## [Problem requirements]
Your answer should consist of the lines in the data below that contain "Tipps".

Entries taken from a collection:
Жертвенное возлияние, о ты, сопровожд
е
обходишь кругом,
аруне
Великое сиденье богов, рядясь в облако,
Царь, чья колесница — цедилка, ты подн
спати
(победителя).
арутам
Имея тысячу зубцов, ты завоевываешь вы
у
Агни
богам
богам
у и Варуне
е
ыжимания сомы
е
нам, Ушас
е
* * *
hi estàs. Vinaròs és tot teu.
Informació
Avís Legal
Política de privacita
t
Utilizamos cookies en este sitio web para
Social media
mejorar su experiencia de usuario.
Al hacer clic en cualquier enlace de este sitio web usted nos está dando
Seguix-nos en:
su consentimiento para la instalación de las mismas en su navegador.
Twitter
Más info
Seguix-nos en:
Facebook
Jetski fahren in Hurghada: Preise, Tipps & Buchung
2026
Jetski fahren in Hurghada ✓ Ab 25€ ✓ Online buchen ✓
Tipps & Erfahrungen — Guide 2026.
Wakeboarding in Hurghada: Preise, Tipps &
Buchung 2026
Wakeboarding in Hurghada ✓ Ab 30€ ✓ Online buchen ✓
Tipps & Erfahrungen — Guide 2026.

## [Exercise result]
Jetski fahren in Hurghada: Preise, Tipps & Buchung
Tipps & Erfahrungen — Guide 2026.
Wakeboarding in Hurghada: Preise, Tipps &
Tipps & Erfahrungen — Guide 2026.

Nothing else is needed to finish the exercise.